### What you are asked to do
Report every line in the rows below that contains the word "cookies", matching case exactly.

### Dataset
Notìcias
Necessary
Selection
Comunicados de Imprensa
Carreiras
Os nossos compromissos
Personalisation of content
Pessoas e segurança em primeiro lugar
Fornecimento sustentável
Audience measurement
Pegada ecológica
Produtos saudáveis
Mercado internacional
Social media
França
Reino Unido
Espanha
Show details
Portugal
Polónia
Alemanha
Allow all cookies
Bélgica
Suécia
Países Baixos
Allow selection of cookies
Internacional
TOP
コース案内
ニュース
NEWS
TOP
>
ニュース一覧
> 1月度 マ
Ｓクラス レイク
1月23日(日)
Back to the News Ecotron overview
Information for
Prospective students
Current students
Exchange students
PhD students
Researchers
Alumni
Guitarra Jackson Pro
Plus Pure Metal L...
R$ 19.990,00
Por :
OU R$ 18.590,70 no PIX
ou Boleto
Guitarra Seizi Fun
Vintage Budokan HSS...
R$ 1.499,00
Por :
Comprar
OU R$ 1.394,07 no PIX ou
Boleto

==

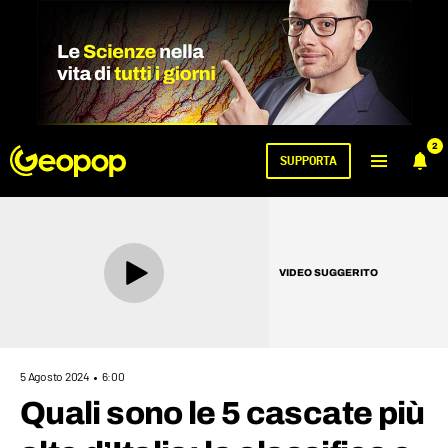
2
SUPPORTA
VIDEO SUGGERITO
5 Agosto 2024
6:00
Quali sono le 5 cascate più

### Output of the exercise
Allow all cookies
Allow selection of cookies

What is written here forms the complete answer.